I will discuss an artificial synapse realized in a device called memtransistor that is based on a single layer semiconducting MoS₂. The internal resistance of the device is tuned not only by the biasing history but also by a third gate terminal. Furthermore, open architecture channel allows multiple electrodes resulting in elusive heterosynaptic plasticity -a necessary ingredient for hyper-connectivity. In addition, an artificial neuron is needed to integrate signals received via synapses and fires a charge wave along axon causing subsequent synaptic switching. Thus, I will discuss a practical route to design artificial neurons based on films from solution-processed two-dimensional materials that embody two coupled state variables (temperature and charge) needed for action-potential based computation. An alternative artificial neuron based on heterojunctions will also be presented to circumvent the issues of stochasticity. Finally, a new fabrication method and a new memtransistor crossbar architecture will be discussed to achieve the desired scaling. I will conclude with future goals in fundamental research and applications.

Bio:
Dr. Vinod K. Sangwan is currently a postdoctoral researcher with Prof.

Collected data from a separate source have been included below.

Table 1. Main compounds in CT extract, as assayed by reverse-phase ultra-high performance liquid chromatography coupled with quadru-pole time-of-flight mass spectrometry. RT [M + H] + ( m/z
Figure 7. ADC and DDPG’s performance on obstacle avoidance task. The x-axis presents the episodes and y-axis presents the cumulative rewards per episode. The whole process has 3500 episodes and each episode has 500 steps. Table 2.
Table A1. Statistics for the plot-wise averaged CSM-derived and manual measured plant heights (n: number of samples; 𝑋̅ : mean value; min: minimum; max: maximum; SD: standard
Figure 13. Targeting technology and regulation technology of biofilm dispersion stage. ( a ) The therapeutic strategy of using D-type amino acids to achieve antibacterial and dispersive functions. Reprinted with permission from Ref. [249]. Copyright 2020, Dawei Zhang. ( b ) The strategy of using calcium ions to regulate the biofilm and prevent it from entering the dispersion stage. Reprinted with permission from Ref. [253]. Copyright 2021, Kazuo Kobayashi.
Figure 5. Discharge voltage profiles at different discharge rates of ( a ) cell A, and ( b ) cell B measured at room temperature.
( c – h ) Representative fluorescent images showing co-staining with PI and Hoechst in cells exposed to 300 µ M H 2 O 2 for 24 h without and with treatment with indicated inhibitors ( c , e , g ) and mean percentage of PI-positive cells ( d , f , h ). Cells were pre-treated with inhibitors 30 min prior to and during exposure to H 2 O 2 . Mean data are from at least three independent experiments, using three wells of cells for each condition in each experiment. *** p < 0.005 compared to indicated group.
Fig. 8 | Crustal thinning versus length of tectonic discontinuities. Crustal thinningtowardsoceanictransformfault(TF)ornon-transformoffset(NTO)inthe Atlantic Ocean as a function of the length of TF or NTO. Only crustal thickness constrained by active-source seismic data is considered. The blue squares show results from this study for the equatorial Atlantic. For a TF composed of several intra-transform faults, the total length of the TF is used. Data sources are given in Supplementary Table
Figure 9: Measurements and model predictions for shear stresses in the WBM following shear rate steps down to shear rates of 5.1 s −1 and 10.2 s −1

Mark C. Hersam in the Department of Materials Science and Engineering at Northwestern University. He did a B. Tech. in Engineering Physics at Indian Institute of Technology Mumbai and later, a Ph.D. in Physics with Profs. Ellen D. Williams and Michael S. Fuhrer at the University of Maryland College Park. His research at Northwestern spans across several disciplines including applied physics, electrical engineering, materials science, and chemistry. His current interests are defects dynamics in the 2D materials, nanoscale transport, ultrafast optical processes, emerging photovoltaic materials and devices, and quantum materials.